**What to do:**
Please state the number of lines in the records below that contain the string "wire", and nothing further.

Electronics engineering source data
==========
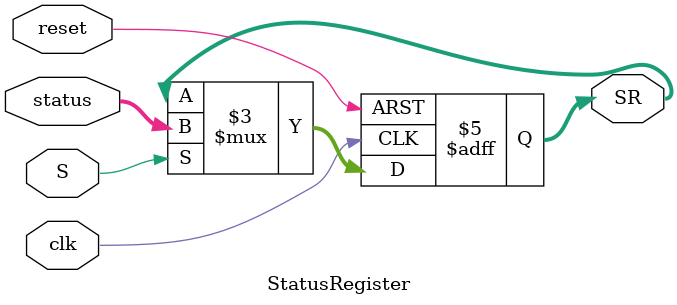
<source format=v>
module StatusRegister(input clk, reset, S, input[3:0] status, output reg [3:0] SR);
  
  always @(negedge clk or posedge reset ) begin
		if(reset)
			SR <= 4'b0;
		else if(S)
			SR <= status;
		else
			SR <= SR;
		
  end

endmodule

</source>
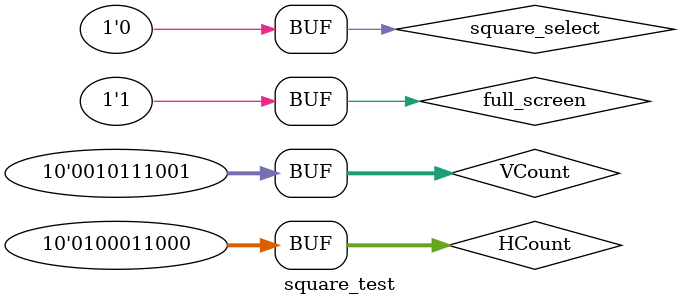
<source format=v>
`timescale 1ns / 1ps


module square_test;

	// Inputs
	reg [9:0] HCount;
	reg [9:0] VCount;
	reg square_select;
	reg full_screen;

	// Outputs
	wire square_on;

	// Instantiate the Unit Under Test (UUT)
	object_square uut (
		.HCount(HCount), 
		.VCount(VCount), 
		.square_select(square_select), 
		.full_screen(full_screen), 
		.square_on(square_on)
	);

	initial begin
		// Initialize Inputs
		HCount = 0;
		VCount = 0;
		square_select = 0;
		full_screen = 0;

		// Wait 100 ns for global reset to finish
		#100;
        
		// Add stimulus here
		#40; full_screen = 0; square_select = 1; HCount = 9'd280; VCount = 9'd60;
		#40; full_screen = 1; square_select = 1; HCount = 9'd280; VCount = 9'd185;
		#40; full_screen = 1; square_select = 0; HCount = 9'd280; VCount = 9'd185;
	end
      
endmodule


</source>
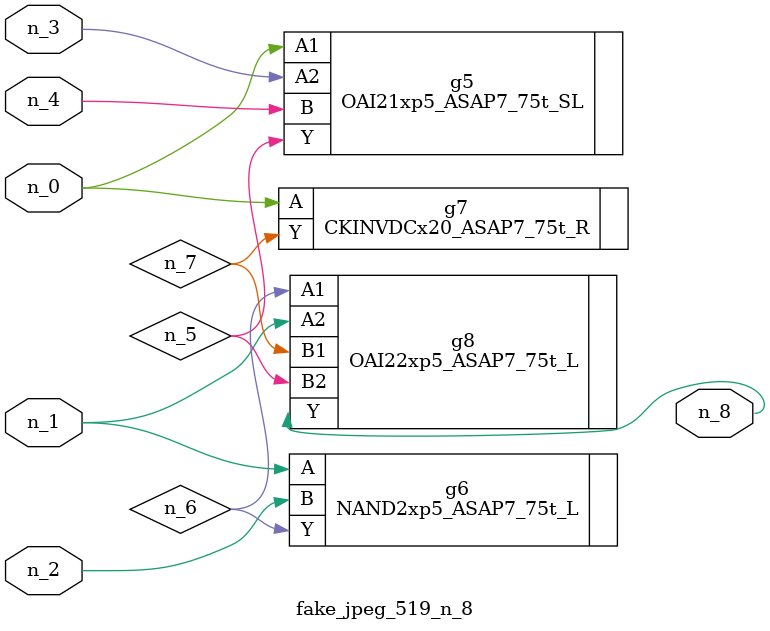
<source format=v>
module fake_jpeg_519_n_8 (n_3, n_2, n_1, n_0, n_4, n_8);

input n_3;
input n_2;
input n_1;
input n_0;
input n_4;

output n_8;

wire n_6;
wire n_5;
wire n_7;

OAI21xp5_ASAP7_75t_SL g5 ( 
.A1(n_0),
.A2(n_3),
.B(n_4),
.Y(n_5)
);

NAND2xp5_ASAP7_75t_L g6 ( 
.A(n_1),
.B(n_2),
.Y(n_6)
);

CKINVDCx20_ASAP7_75t_R g7 ( 
.A(n_0),
.Y(n_7)
);

OAI22xp5_ASAP7_75t_L g8 ( 
.A1(n_6),
.A2(n_1),
.B1(n_7),
.B2(n_5),
.Y(n_8)
);


endmodule
</source>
==========
**Solution for this problem:**
4